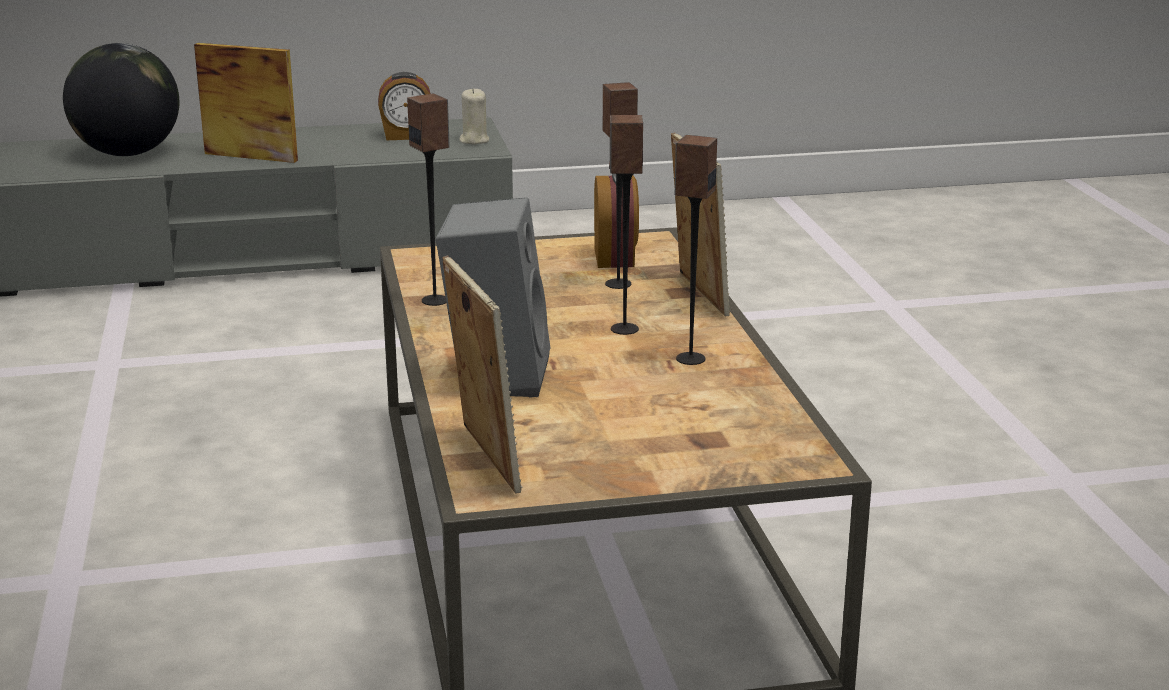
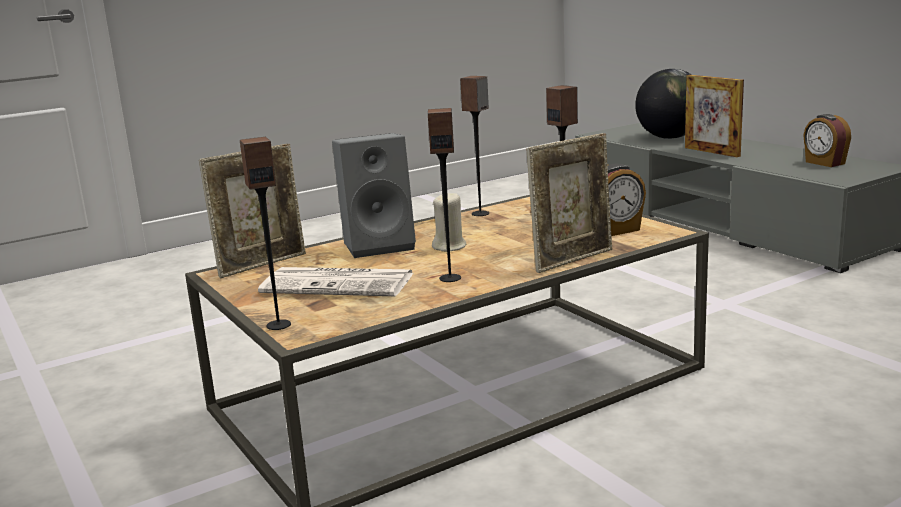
camera: 70 degrees right, 5 degrees down
(251, 157) = (711, 152): picture frame -> picture frame turned 150 degrees clockwise
(474, 140) = (854, 174): beige candle -> beige candle (450, 247)
(624, 329) = (484, 255): speaker -> speaker (278, 325)
(639, 419) = (340, 284): none -> newspaper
=======
Work request ▸
Give the listing again exactly, but omit each image.

Answer section ▸
camera: 70 degrees right, 5 degrees down
(251, 157) = (711, 152): picture frame -> picture frame turned 150 degrees clockwise
(474, 140) = (854, 174): beige candle -> beige candle (450, 247)
(624, 329) = (484, 255): speaker -> speaker (278, 325)
(639, 419) = (340, 284): none -> newspaper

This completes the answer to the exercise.